| EXCERPT PROVIDED |
Postoperative pain scores in children significantly decreased, and functional recovery was excellent, which is closely related to thorough lesion removal and stable internal fixation. Pain relief not only improved the quality of life of the children but also facilitated early functional rehabilitation. Regular postoperative functional exercises significantly improved shoulder joint range of motion and muscle strength. The Constant-Murley score, which comprehensively assesses shoulder function, demonstrated that the shoulder function of the children approached normal levels within one year of surgery. Furthermore, postoperative imaging revealed good bone graft fusion and stable plate positioning, with no significant stress shielding or loosening. These results further confirmed the superiority of this surgical method in promoting functional recovery.
Although this surgical method offers significant advantages, preventing complications remains a key clinical concern. This study did not report severe nerve injuries or infections, which may be attributed to meticulous intraoperative techniques and standardized postoperative management. While the use of electrocautery burring reduces the risk of bleeding, its high temperature may cause thermal damage to the surrounding tissues; therefore, its duration and extent of use must be carefully controlled during surgery. Although plate fixation provides mechanical stability, it carries the risk of stress concentration and stress shielding, particularly in children with incomplete skeletal development. Thus, close postoperative follow-up and regular imaging are necessary to promptly identify and address potential complications. In younger children, attention should be paid to the impact of the plate on epiphyseal growth, and absorbable materials or timely removal of internal fixation devices may be considered when necessary.
The use of an electrocautery and drill ensures thorough lesion removal and reduces the recurrence rate. Studies have reported recurrence rates of 10%–30% with traditional curettage, which decrease to <5% with the addition of an electrocautery and drill (17, 18). Bone graft selection is critical for healing. In this study, a 95% fusion rate was achieved using autologous bone, allografts, or synthetic bone. Plate fixation enhances mechanical stability, reduces fracture risk, and enables early rehabilitation.
This study has several limitations. Firstly, its retrospective design and lack of a control group (e.g., patients treated with curettage and grafting without fixation) limit the strength of our conclusions. Secondly, the sample size, though substantial for a rare condition, remains small. Thirdly, while our follow-up was sufficient to assess recurrence and healing, longer-term data are needed to fully evaluate the impact of the plate on the growing skeleton and the outcomes of eventual implant removal. Future prospective, comparative studies with longer follow-up are warranted.
Conclusion
Curettage, bone grafting, electrocautery and drill, and plate fixation are safe and effective for treating pediatric humeral ABC, offering thorough lesion removal, high fusion rates, and low recurrence rates. Therefore, this method is recommended for clinical application.

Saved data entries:
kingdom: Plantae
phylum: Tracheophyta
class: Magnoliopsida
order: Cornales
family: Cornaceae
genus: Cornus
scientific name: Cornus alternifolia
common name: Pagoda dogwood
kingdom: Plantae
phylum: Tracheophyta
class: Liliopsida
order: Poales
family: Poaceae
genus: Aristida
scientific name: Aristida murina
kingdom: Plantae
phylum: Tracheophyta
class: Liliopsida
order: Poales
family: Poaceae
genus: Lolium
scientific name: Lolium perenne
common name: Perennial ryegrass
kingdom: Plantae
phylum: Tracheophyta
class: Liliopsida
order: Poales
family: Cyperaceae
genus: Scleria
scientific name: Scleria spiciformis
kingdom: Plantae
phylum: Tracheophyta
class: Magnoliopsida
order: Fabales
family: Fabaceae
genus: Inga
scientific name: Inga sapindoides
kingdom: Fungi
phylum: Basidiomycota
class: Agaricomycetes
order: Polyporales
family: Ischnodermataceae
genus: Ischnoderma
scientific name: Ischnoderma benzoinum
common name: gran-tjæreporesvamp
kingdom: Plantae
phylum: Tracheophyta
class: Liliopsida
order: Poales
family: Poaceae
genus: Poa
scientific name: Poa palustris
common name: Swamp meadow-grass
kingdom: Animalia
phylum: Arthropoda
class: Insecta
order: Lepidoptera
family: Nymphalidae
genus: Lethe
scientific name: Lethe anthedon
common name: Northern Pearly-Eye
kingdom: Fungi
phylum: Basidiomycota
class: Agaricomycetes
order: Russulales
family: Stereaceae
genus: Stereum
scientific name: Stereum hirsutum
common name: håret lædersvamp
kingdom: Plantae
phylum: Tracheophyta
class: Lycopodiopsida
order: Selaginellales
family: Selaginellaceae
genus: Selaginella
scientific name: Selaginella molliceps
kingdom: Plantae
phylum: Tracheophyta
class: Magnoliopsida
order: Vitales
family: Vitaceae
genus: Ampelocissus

| WORK ORDER |
Transcribe the passage of the pediatric humeral cyst surgery discussion from "Postoperative pain scores" up to and including "promoting functional recovery.". The saved data entries play no part in this work.

| SOLUTION FOR THIS TASK |
Postoperative pain scores in children significantly decreased, and functional recovery was excellent, which is closely related to thorough lesion removal and stable internal fixation. Pain relief not only improved the quality of life of the children but also facilitated early functional rehabilitation. Regular postoperative functional exercises significantly improved shoulder joint range of motion and muscle strength. The Constant-Murley score, which comprehensively assesses shoulder function, demonstrated that the shoulder function of the children approached normal levels within one year of surgery. Furthermore, postoperative imaging revealed good bone graft fusion and stable plate positioning, with no significant stress shielding or loosening. These results further confirmed the superiority of this surgical method in promoting functional recovery.